To enable it on your Pi 5, make sure you're on the latest update, and add dtparam=sd_cqe to /boot/firmware/config.txt and reboot.

If it's working, and you have an A2 card (most older cards are either A1 or not rated at all), then you should see something like the following in dmesg logs:

mmc0: Command Queue Engine enabled, 31 tags

Check my full test results here, but here's a summary of my testing with both the Raspberry Pi Diagnostics tool:

Raspberry Pi 5 A2 Command Queueing performance comparison - IOPS

...and my own disk-benchmark.sh tool using iozone:

Raspberry Pi 5 A2 Command Queueing performance comparison - Data

I have a full video on my YouTube channel going over everything in more detail, with a little more explanation, including why I haven't been able to test the NUMA emulation (which aims to be generic for all Arm devices) on Rockchip RK3588 boards:

Comments

Hello there.
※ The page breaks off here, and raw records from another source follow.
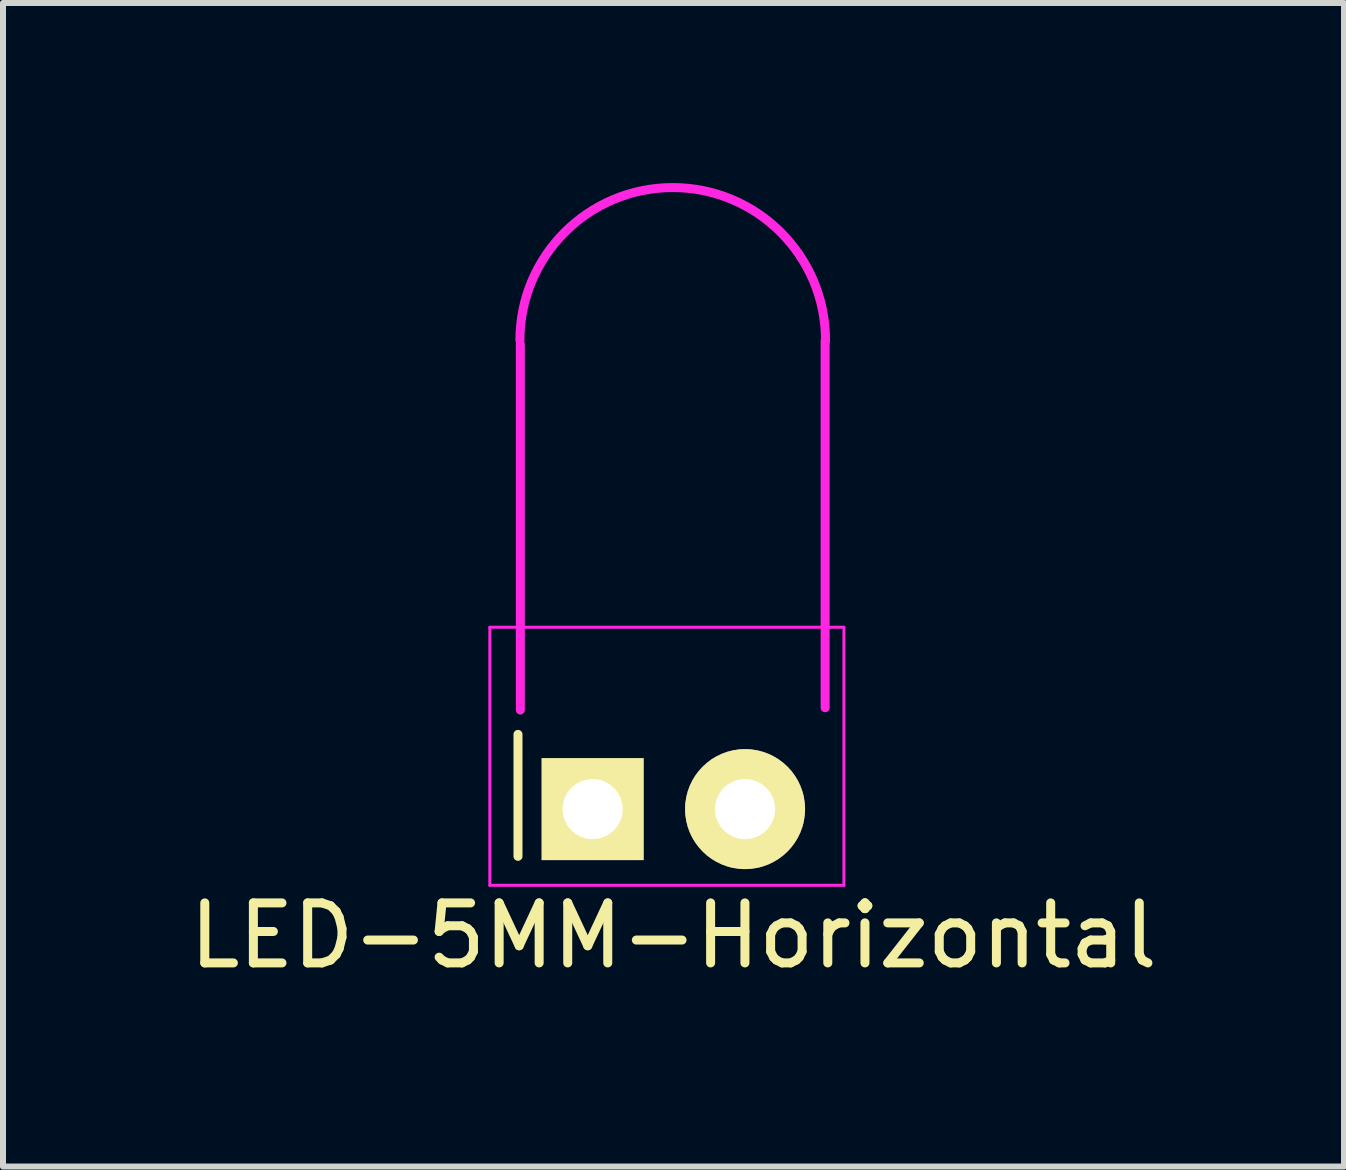
<source format=kicad_pcb>
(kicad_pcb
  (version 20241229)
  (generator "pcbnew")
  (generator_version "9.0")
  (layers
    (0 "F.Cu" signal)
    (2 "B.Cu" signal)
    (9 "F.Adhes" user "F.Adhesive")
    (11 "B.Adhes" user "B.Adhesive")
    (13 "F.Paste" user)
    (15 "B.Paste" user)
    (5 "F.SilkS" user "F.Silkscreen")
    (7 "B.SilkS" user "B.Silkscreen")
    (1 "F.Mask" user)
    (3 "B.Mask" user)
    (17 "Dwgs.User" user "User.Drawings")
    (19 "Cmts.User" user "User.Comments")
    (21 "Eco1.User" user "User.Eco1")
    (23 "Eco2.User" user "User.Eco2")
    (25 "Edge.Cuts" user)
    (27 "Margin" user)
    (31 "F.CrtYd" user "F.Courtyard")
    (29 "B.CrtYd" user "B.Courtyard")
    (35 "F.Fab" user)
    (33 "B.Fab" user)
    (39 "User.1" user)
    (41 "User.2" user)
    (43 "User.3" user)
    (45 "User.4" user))
  (footprint "LED-5MM-Horizontal"
    (layer "F.Cu")
    (at 6.826 10.432)
    (property "Reference" "LED-5MM-Horizontal" (at 1.346 2.108 0) (layer "F.SilkS") (effects (font (size 1 1) (thickness 0.15))))
    (attr through_hole)
    (fp_line (start -1.245 -1.245) (end -1.245 0.787) (stroke (width 0.15) (type solid)) (layer "F.SilkS"))
    (fp_line (start -1.714 -3.03) (end -1.714 1.27) (stroke (width 0.05) (type solid)) (layer "F.CrtYd"))
    (fp_line (start -1.714 -3.03) (end 4.186 -3.03) (stroke (width 0.05) (type solid)) (layer "F.CrtYd"))
    (fp_line (start -1.714 1.27) (end 4.186 1.27) (stroke (width 0.05) (type solid)) (layer "F.CrtYd"))
    (fp_line (start -1.206 -1.651) (end -1.206 -7.747) (stroke (width 0.15) (type solid)) (layer "F.CrtYd"))
    (fp_line (start 3.873 -1.689) (end 3.873 -7.811) (stroke (width 0.15) (type solid)) (layer "F.CrtYd"))
    (fp_line (start 4.186 -3.03) (end 4.186 1.27) (stroke (width 0.05) (type solid)) (layer "F.CrtYd"))
    (fp_arc (start -1.2127 -7.8105) (mid 1.3335 -10.3567) (end 3.8797 -7.8105) (stroke (width 0.15) (type solid)) (layer "F.CrtYd"))
    (pad "1" thru_hole rect (at -0.001 0 90) (size 1.699 1.699) (drill 1.001) (layers "*.Cu" "*.Mask" "F.SilkS"))
    (pad "2" thru_hole circle (at 2.539 0) (size 1.999 1.999) (drill 1.001) (layers "*.Cu" "*.Mask" "F.SilkS")))
  (gr_rect
    (start -3 -3)
    (end 19.345 16.388)
    (stroke (width 0.1) (type default))
    (fill no)
    (layer "Edge.Cuts")))
</source>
I tried to apply the .mbox patch, and I also looked into the setup details you put on the github issue you linked here. At the moment of applying, however, git gave me "empty patch" errors; i tried enabling NUMA emulation and compiling the kernel anyway, and added the lines to /boot/firmware/config.txt and /boot/firmware/cmdline.txt, but numactl still tells me that there is no NUMA emulation available. Did I miss some steps?